Years, that quote above has driven me nuts. For the longest time I’ve continually argued that the thought is missing a key element. Even digging into Hamlet and seeing what it is actually referring too, does lend a bit of support to my view.
I guess you could call me a believer in an absolute morality, that good and bad are concrete forms and in a sense unchanging. In a strange way I am actually describing that I am capable of believing in something so strongly that my views and thus actions are unwavering.
Yet, perception is something I’ve been deeply acquainted with sense I was a child. I was in the third grade when I wrote a paper dissecting the advertisement and marketing principals used in grocery stores. Okay, I’m still marveling about it all these years for it was so accurate even after all these years. I was the bullied child from my classmates because I was marked by adults as “strange.” As I got older and learned how to manage perceptions better, I walked between sub-cultures in high school without concern of bulling or any problem arising from it.
I’ve often been puzzled by my perceptions. For who I am and where I have been, I should have been faced with heavy discrimination, bulling, sexism, sexual harassment, and other varied form of shit piles. I do believe there is truth in the phrase, we often create our own troubles. And far too often we have our nose right on the tree truck and still unable to see the forest all around us.
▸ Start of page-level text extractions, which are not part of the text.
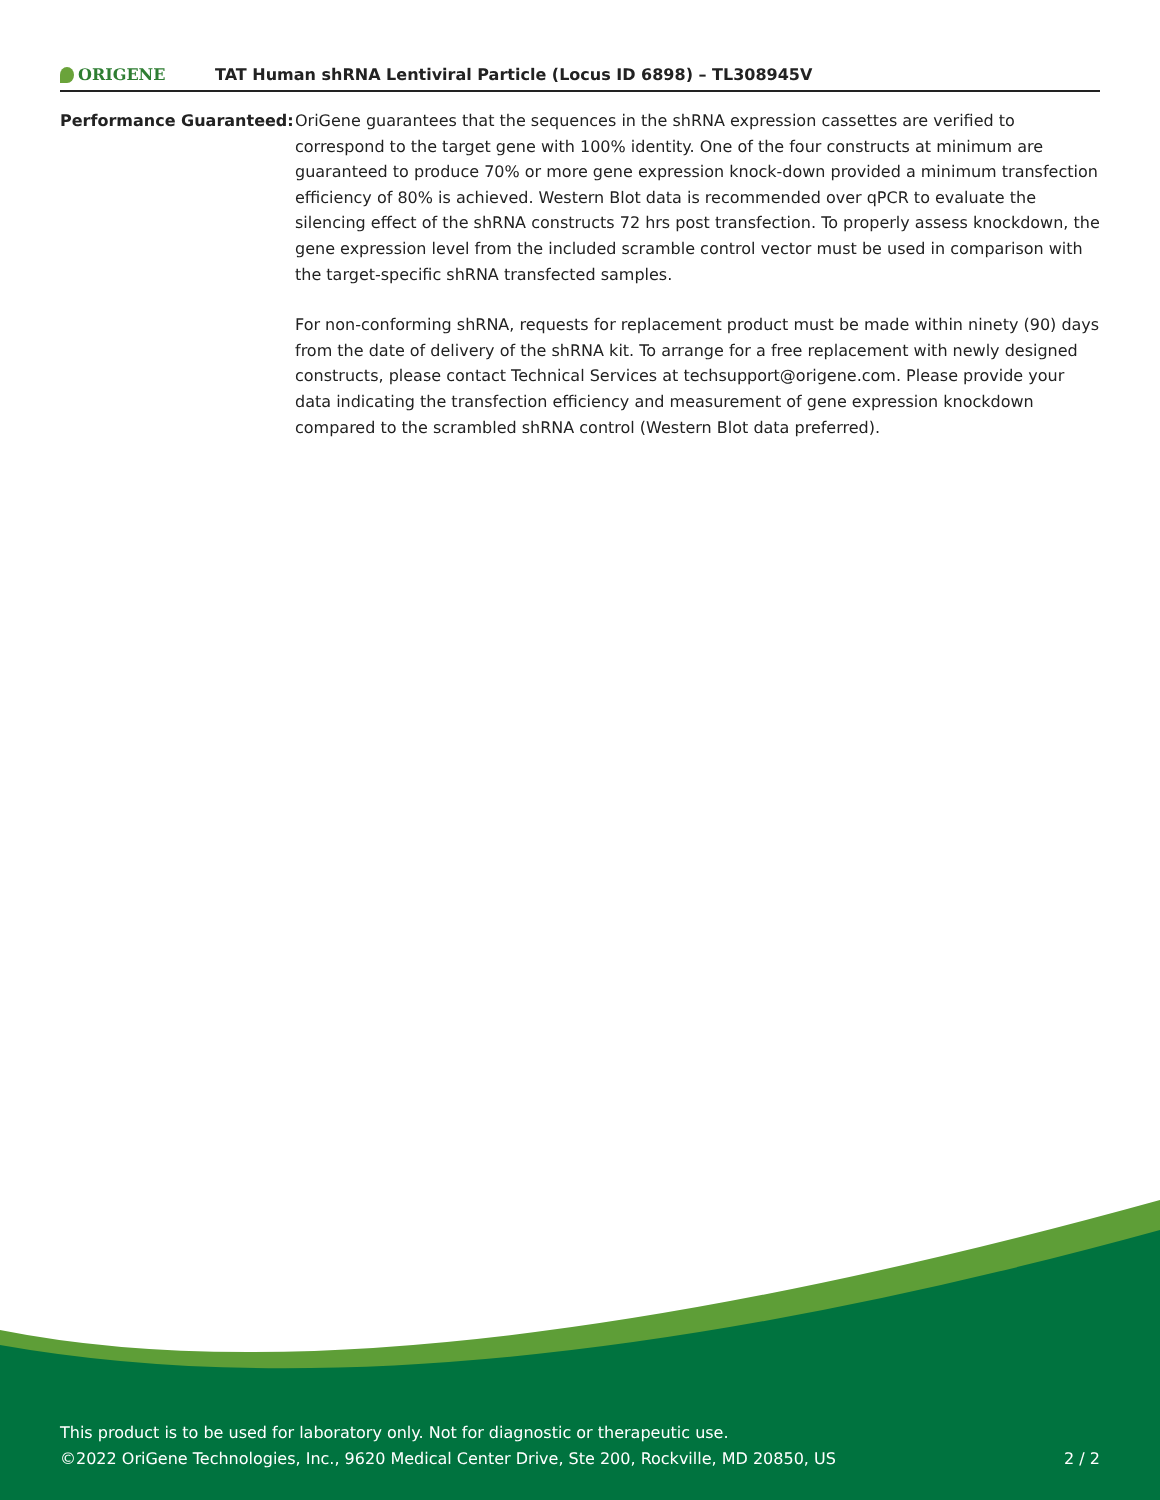ORIGENE
TAT Human shRNA Lentiviral Particle (Locus ID 6898) – TL308945V
| Performance Guaranteed: | OriGene guarantees that the sequences in the shRNA expression cassettes are verified to correspond to the target gene with 100% identity. One of the four constructs at minimum are guaranteed to produce 70% or more gene expression knock-down provided a minimum transfection efficiency of 80% is achieved. Western Blot data is recommended over qPCR to evaluate the silencing effect of the shRNA constructs 72 hrs post transfection. To properly assess knockdown, the gene expression level from the included scramble control vector must be used in comparison with the target-specific shRNA transfected samples. For non-conforming shRNA, requests for replacement product must be made within ninety (90) days from the date of delivery of the shRNA kit. To arrange for a free replacement with newly designed constructs, please contact Technical Services at techsupport@origene.com. Please provide your data indicating the transfection efficiency and measurement of gene expression knockdown compared to the scrambled shRNA control (Western Blot data preferred). |
This product is to be used for laboratory only. Not for diagnostic or therapeutic use.
©2022 OriGene Technologies, Inc., 9620 Medical Center Drive, Ste 200, Rockville, MD 20850, US
2 / 2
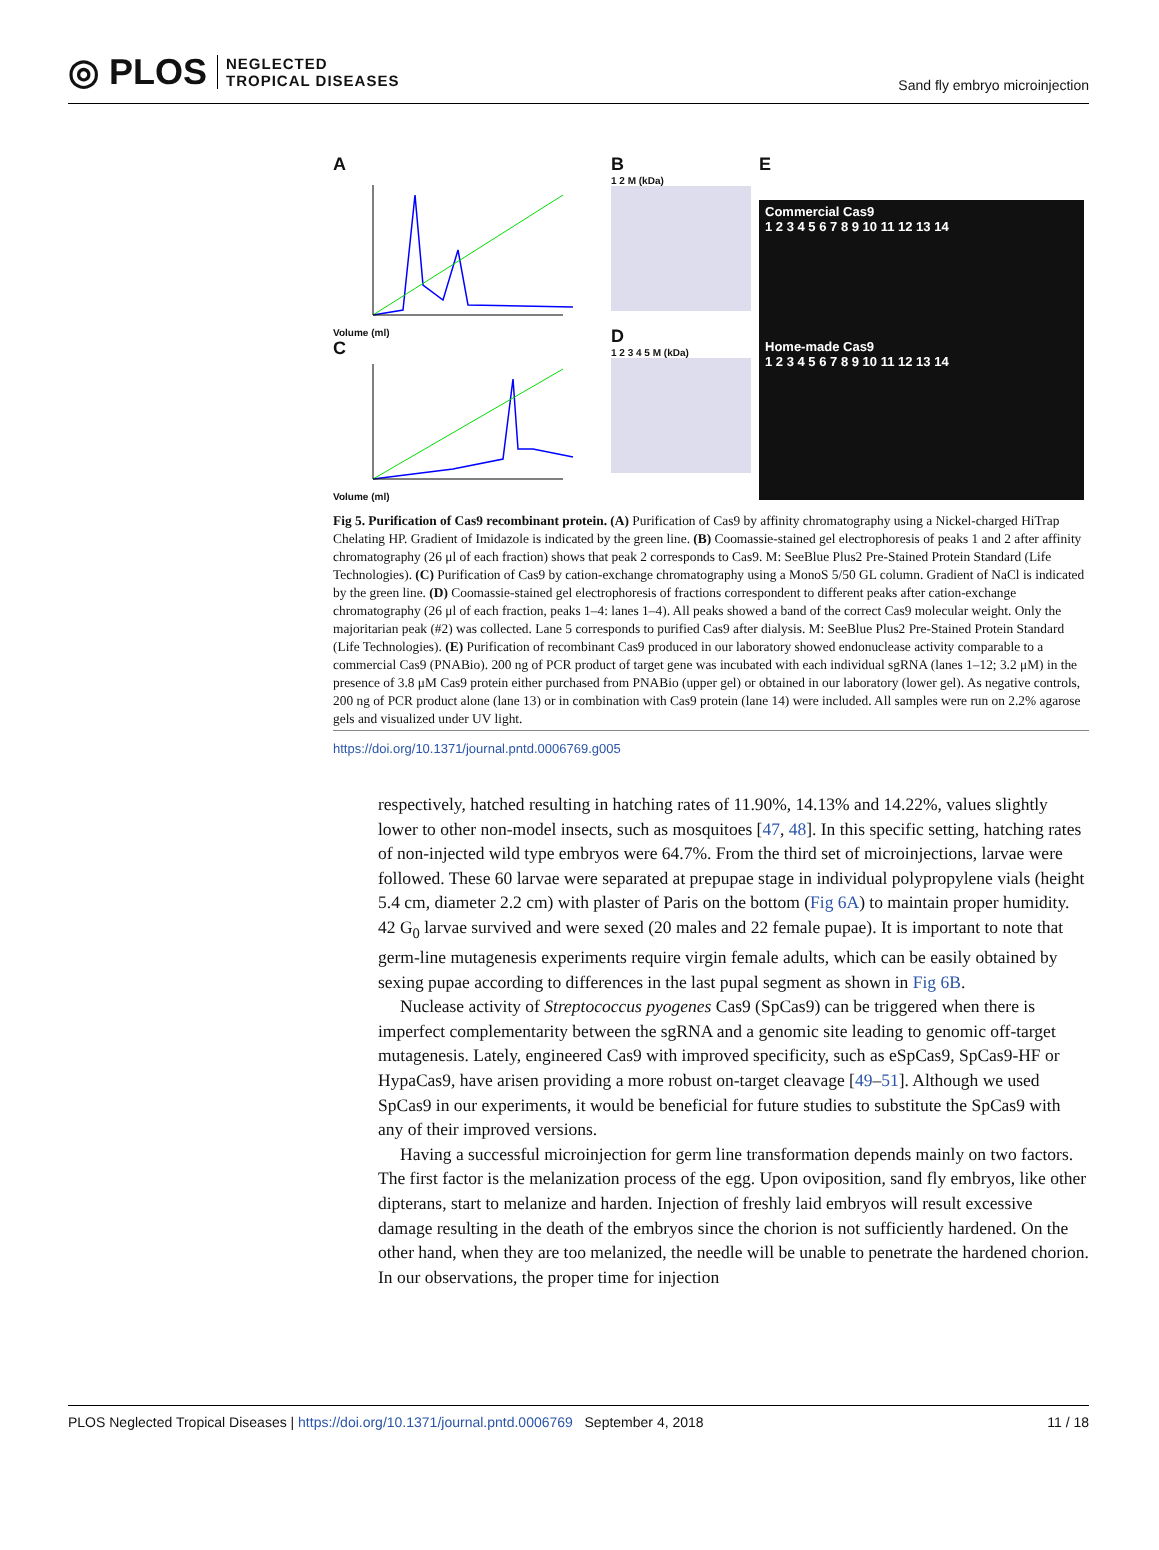◎ PLOS NEGLECTED
TROPICAL DISEASES
Sand fly embryo microinjection
A
Volume (ml)
C
Volume (ml)
B
1 2 M (kDa)
D
1 2 3 4 5 M (kDa)
E
Commercial Cas9
1 2 3 4 5 6 7 8 9 10 11 12 13 14
Home-made Cas9
1 2 3 4 5 6 7 8 9 10 11 12 13 14
Fig 5. Purification of Cas9 recombinant protein. (A) Purification of Cas9 by affinity chromatography using a Nickel-charged HiTrap Chelating HP. Gradient of Imidazole is indicated by the green line. (B) Coomassie-stained gel electrophoresis of peaks 1 and 2 after affinity chromatography (26 μl of each fraction) shows that peak 2 corresponds to Cas9. M: SeeBlue Plus2 Pre-Stained Protein Standard (Life Technologies). (C) Purification of Cas9 by cation-exchange chromatography using a MonoS 5/50 GL column. Gradient of NaCl is indicated by the green line. (D) Coomassie-stained gel electrophoresis of fractions correspondent to different peaks after cation-exchange chromatography (26 μl of each fraction, peaks 1–4: lanes 1–4). All peaks showed a band of the correct Cas9 molecular weight. Only the majoritarian peak (#2) was collected. Lane 5 corresponds to purified Cas9 after dialysis. M: SeeBlue Plus2 Pre-Stained Protein Standard (Life Technologies). (E) Purification of recombinant Cas9 produced in our laboratory showed endonuclease activity comparable to a commercial Cas9 (PNABio). 200 ng of PCR product of target gene was incubated with each individual sgRNA (lanes 1–12; 3.2 μM) in the presence of 3.8 μM Cas9 protein either purchased from PNABio (upper gel) or obtained in our laboratory (lower gel). As negative controls, 200 ng of PCR product alone (lane 13) or in combination with Cas9 protein (lane 14) were included. All samples were run on 2.2% agarose gels and visualized under UV light.
https://doi.org/10.1371/journal.pntd.0006769.g005
respectively, hatched resulting in hatching rates of 11.90%, 14.13% and 14.22%, values slightly lower to other non-model insects, such as mosquitoes [47, 48]. In this specific setting, hatching rates of non-injected wild type embryos were 64.7%. From the third set of microinjections, larvae were followed. These 60 larvae were separated at prepupae stage in individual polypropylene vials (height 5.4 cm, diameter 2.2 cm) with plaster of Paris on the bottom (Fig 6A) to maintain proper humidity. 42 G<sub>0</sub> larvae survived and were sexed (20 males and 22 female pupae). It is important to note that germ-line mutagenesis experiments require virgin female adults, which can be easily obtained by sexing pupae according to differences in the last pupal segment as shown in Fig 6B.
Nuclease activity of Streptococcus pyogenes Cas9 (SpCas9) can be triggered when there is imperfect complementarity between the sgRNA and a genomic site leading to genomic off-target mutagenesis. Lately, engineered Cas9 with improved specificity, such as eSpCas9, SpCas9-HF or HypaCas9, have arisen providing a more robust on-target cleavage [49–51]. Although we used SpCas9 in our experiments, it would be beneficial for future studies to substitute the SpCas9 with any of their improved versions.
Having a successful microinjection for germ line transformation depends mainly on two factors. The first factor is the melanization process of the egg. Upon oviposition, sand fly embryos, like other dipterans, start to melanize and harden. Injection of freshly laid embryos will result excessive damage resulting in the death of the embryos since the chorion is not sufficiently hardened. On the other hand, when they are too melanized, the needle will be unable to penetrate the hardened chorion. In our observations, the proper time for injection
PLOS Neglected Tropical Diseases | https://doi.org/10.1371/journal.pntd.0006769 September 4, 2018 11 / 18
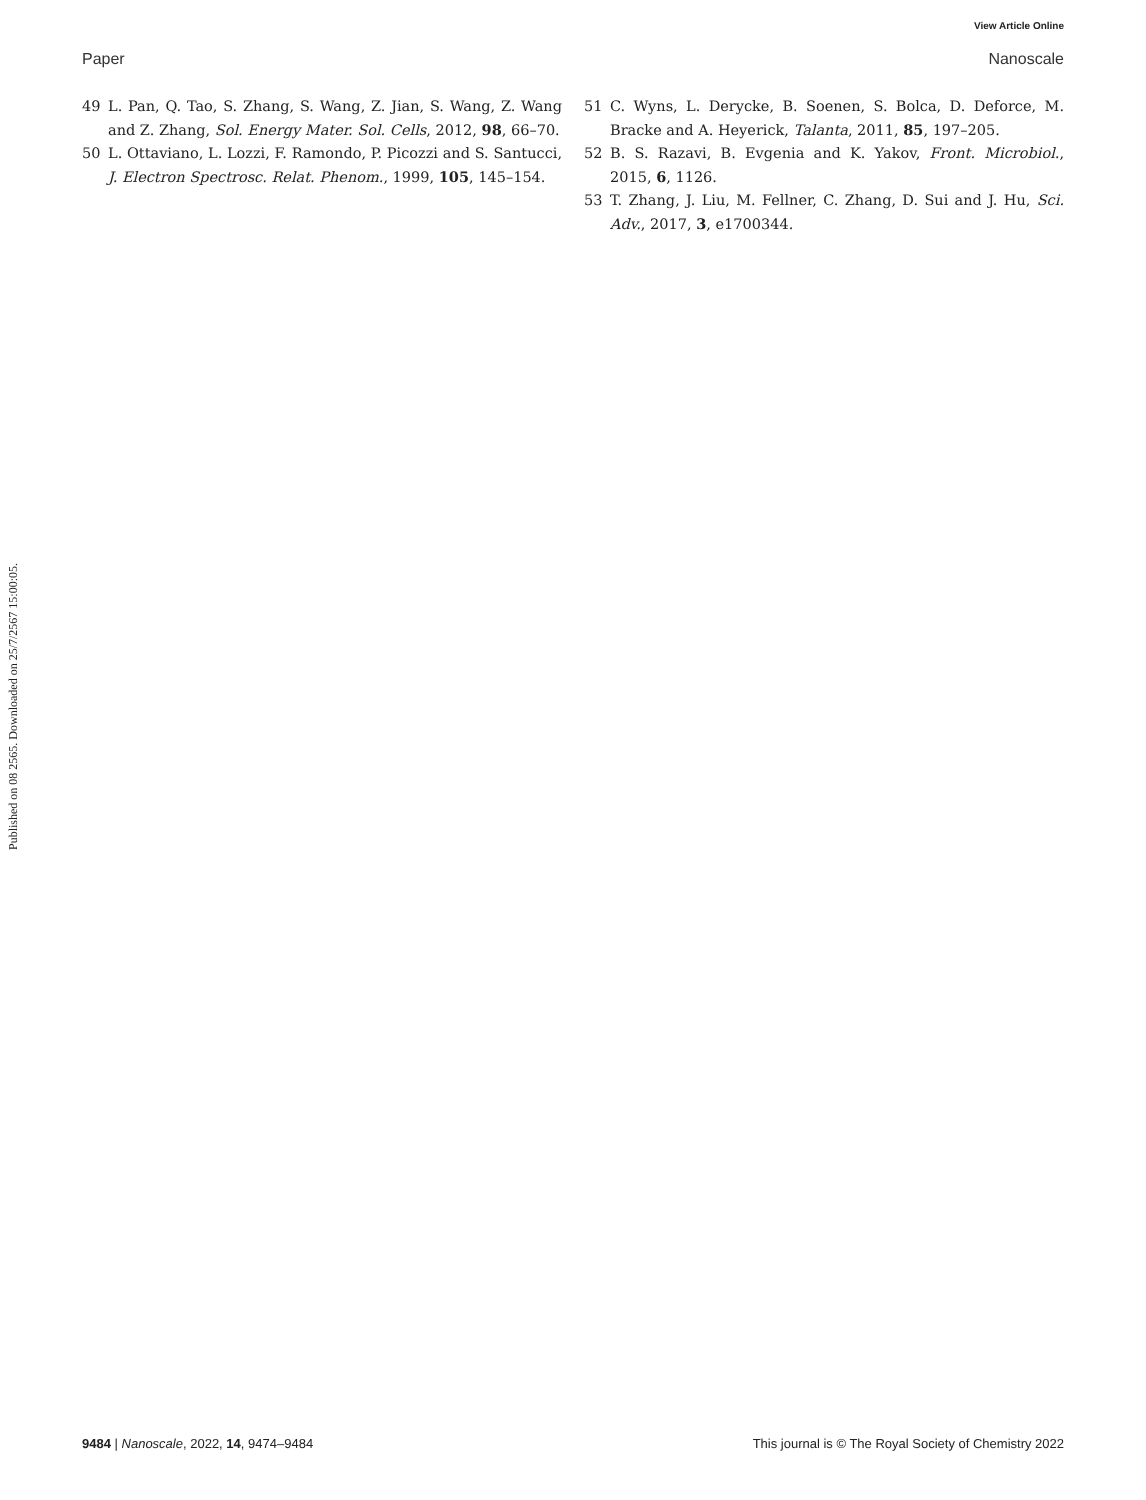View Article Online
Paper Nanoscale
49 L. Pan, Q. Tao, S. Zhang, S. Wang, Z. Jian, S. Wang, Z. Wang and Z. Zhang, Sol. Energy Mater. Sol. Cells, 2012, 98, 66–70.
50 L. Ottaviano, L. Lozzi, F. Ramondo, P. Picozzi and S. Santucci, J. Electron Spectrosc. Relat. Phenom., 1999, 105, 145–154.
51 C. Wyns, L. Derycke, B. Soenen, S. Bolca, D. Deforce, M. Bracke and A. Heyerick, Talanta, 2011, 85, 197–205.
52 B. S. Razavi, B. Evgenia and K. Yakov, Front. Microbiol., 2015, 6, 1126.
53 T. Zhang, J. Liu, M. Fellner, C. Zhang, D. Sui and J. Hu, Sci. Adv., 2017, 3, e1700344.
Published on 08 2565. Downloaded on 25/7/2567 15:00:05.
9484 | Nanoscale, 2022, 14, 9474–9484 This journal is © The Royal Society of Chemistry 2022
Perceptions are like viewing a specific rotation of a kaleidoscope. Rotate it a single degree and the view changes, morphing into something markedly different than before. Life isn’t static. It moves and changes and having a single view of anything feels disingenuous.
We get to choose how we perceive the world. We choose to put on one of a hundreds of different coloured glasses instead of trying on various pairs.
I look back and I end up chuckling. I expected no issues of being a woman in the working world and I had no problems, for the most part. Until I encounter people who believed women in the working world were some kind of problem to deal with. That’s been pretty much the lesson; it’s not a problem until someone takes their problem and tries to make it yours.
This is something I’m looking at in my life. I first acknowledge that I can choose what my perceptions are for any given thing, issue, problem. What are my perceptions? How can I change my perceptions? What needs work? In what way will this change benefit me?
It’s not easy pealing my nose off the tree so I can see the beauty of the forest around me. I’m working on it. I hope you are too.